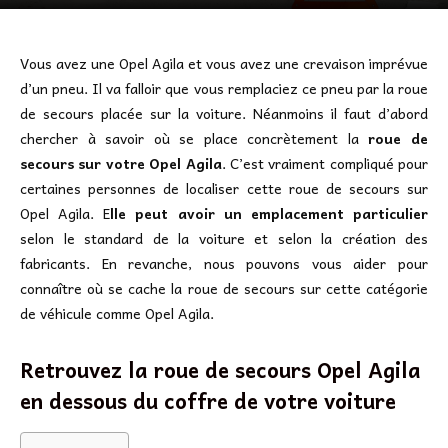
Vous avez une Opel Agila et vous avez une crevaison imprévue
d’un pneu. Il va falloir que vous remplaciez ce pneu par la roue
de secours placée sur la voiture. Néanmoins il faut d’abord
chercher à savoir où se place concrètement la
roue de
secours sur votre Opel Agila
. C’est vraiment compliqué pour
certaines personnes de localiser cette roue de secours sur
Opel Agila. E
lle peut avoir un emplacement particulier
selon le standard de la voiture et selon la création des
fabricants. En revanche, nous pouvons vous aider pour
connaître où se cache la roue de secours sur cette catégorie
de véhicule comme Opel Agila.
Retrouvez la roue de secours Opel Agila
en dessous du coffre de votre voiture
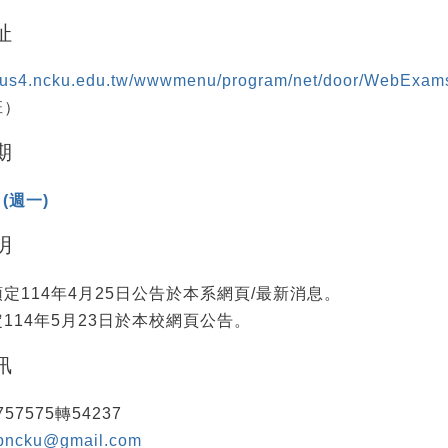
址
mpus4.ncku.edu.tw/wwwmenu/program/net/door/WebExam
班）
期
(週一)
明
定114年4月25日公告於本系網頁/最新消息。
114年5月23日於本校網頁公告。
訊
757575轉54237
upncku@gmail.com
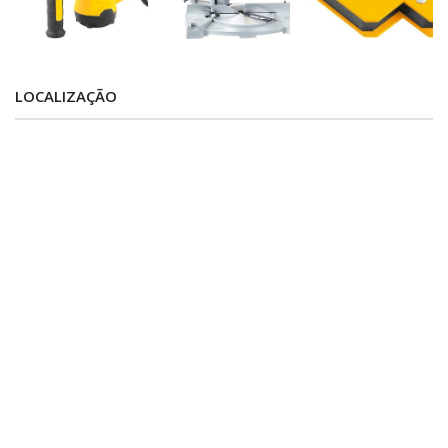
LOCALIZAÇÃO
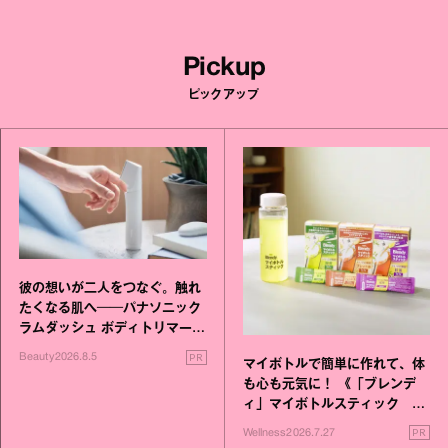
Pickup
ピックアップ
彼の想いが二人をつなぐ。触れ
たくなる肌へ──パナソニック
ラムダッシュ ボディトリマーが
進化！
PR
Beauty
2026.8.5
マイボトルで簡単に作れて、体
も心も元気に！ 《「ブレンデ
ィ」マイボトルスティック い
いこと毎日》シリーズが誕生
PR
Wellness
2026.7.27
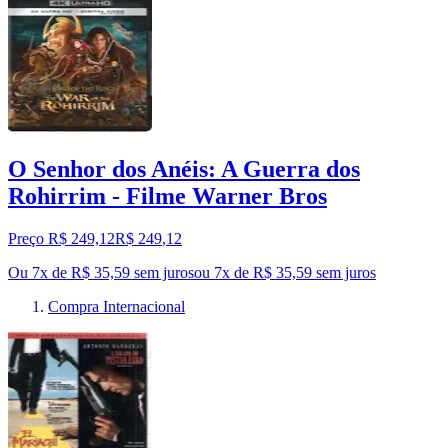
O Senhor dos Anéis: A Guerra dos
Rohirrim - Filme Warner Bros
Preço R$ 249,12
R$
249
,
12
Ou 7x de R$ 35,59 sem juros
ou
7
x de
R$ 35,59
sem juros
Compra Internacional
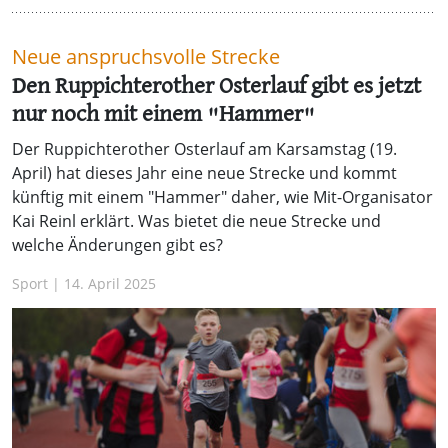
Neue anspruchsvolle Strecke
Den Ruppichterother Osterlauf gibt es jetzt
nur noch mit einem "Hammer"
Der Ruppichterother Osterlauf am Karsamstag (19.
April) hat dieses Jahr eine neue Strecke und kommt
künftig mit einem "Hammer" daher, wie Mit-Organisator
Kai Reinl erklärt. Was bietet die neue Strecke und
welche Änderungen gibt es?
Sport | 14. April 2025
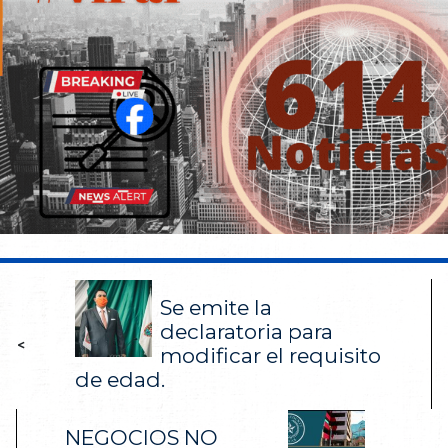
Se emite la
declaratoria para
<
modificar el requisito
de edad.
NEGOCIOS NO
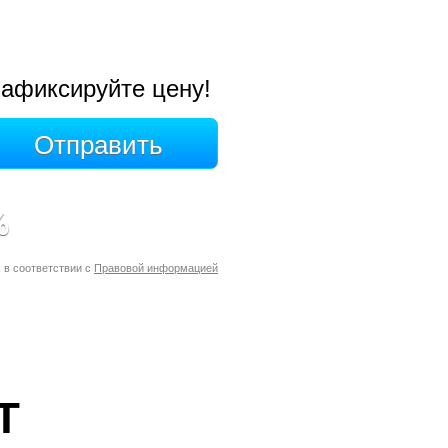
афиксируйте цену!
%
 в соответствии с
Правовой информацией
Т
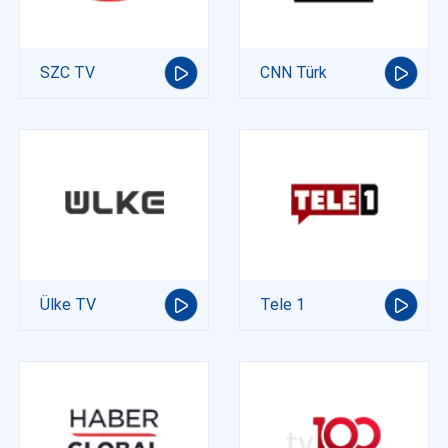
SZC TV
CNN Türk
Ülke TV
Tele 1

◆ **WORK REQUEST**:
Every line above with the word "secours" is to be copied out.

◆ **SOLVED PROBLEM**:
de secours placée sur la voiture. Néanmoins il faut d’abord
secours sur votre Opel Agila
certaines personnes de localiser cette roue de secours sur
connaître où se cache la roue de secours sur cette catégorie
Retrouvez la roue de secours Opel Agila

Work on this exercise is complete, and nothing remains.